An Interview with Charlie Blair, Gravitricity

image credit: Image of Managing Director of Gravitricity Charlie Blair used with permission.

At Hyperion we love all things energy storage, and we’re always following new companies and technologies that can and will enable the energy transition. I recently met the team from Gravitricity at a trade show I was speaking at, and liked the look of their solution, anything that uses old and established technologies for new and innovative solutions is good as far as we’re concerned, so we asked their MD Charlie Blair to share more.

About our guest

Charlie joined Gravitricity as a founder shareholder in 2015, having worked with co-founders Peter Fraenkel and Martin Wright while in the Innovation Team at the Carbon Trust.  The team has grown since then and he’s been instrumental in developing the strategic relationships with manufacturing partners that will allow the technology to get to market fast.  Gravitricity is currently building at 250Kw, 50 tonne, Concept Demonstrator in Leith, Edinburgh.   Charlie has a Geography degree from Durham University and an Energy Systems MSc from Imperial College. He was elected a Fellow of the Energy Institute in 2019. 

Gravitricity is an energy technology company based in Edinburgh developing groundbreaking underground storage.  Grid-scale electricity storage spend is projected to grow from around $3 billion per year today to over $50 billion per year by 2040.
────────
Answer these questions from the Gravitricity interview, one per line:
1. In what year did Charlie Blair join Gravitricity as a founder shareholder?
2. Where is Gravitricity building its Concept Demonstrator?
3. What yearly figure is grid-scale electricity storage spend projected to exceed by 2040?

» **Dataset records**:
────────
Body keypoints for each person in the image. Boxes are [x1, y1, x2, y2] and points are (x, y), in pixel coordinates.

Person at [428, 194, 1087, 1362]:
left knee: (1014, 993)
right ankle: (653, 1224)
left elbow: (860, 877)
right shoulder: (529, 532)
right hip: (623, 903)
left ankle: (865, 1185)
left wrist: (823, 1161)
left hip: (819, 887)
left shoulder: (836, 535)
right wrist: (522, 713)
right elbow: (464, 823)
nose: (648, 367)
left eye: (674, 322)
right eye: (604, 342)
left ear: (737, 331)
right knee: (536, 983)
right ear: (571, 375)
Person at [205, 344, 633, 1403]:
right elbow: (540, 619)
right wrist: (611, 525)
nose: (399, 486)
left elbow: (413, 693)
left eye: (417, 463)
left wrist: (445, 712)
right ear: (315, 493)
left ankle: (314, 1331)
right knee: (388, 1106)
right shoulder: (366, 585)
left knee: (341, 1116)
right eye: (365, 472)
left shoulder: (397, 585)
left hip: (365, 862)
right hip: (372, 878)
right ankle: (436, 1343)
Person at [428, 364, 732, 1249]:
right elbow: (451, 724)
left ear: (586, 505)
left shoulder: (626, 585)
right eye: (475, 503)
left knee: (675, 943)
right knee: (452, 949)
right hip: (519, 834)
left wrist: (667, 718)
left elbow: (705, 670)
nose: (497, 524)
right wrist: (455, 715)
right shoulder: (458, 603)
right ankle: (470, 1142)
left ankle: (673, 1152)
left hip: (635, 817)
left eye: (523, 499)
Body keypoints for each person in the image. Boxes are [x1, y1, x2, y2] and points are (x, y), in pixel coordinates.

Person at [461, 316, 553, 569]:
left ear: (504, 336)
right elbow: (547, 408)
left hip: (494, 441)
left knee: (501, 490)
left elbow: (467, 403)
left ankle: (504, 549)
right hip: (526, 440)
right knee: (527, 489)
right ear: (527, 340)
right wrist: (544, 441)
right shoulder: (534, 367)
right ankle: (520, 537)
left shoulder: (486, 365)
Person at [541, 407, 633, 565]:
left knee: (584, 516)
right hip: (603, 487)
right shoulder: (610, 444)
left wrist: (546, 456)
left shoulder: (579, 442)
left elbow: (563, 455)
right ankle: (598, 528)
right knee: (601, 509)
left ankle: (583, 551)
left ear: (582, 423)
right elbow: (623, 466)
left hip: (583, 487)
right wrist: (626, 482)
────────
» **Solution to this task**:
1. 2015
2. Leith, Edinburgh
3. $50 billion per year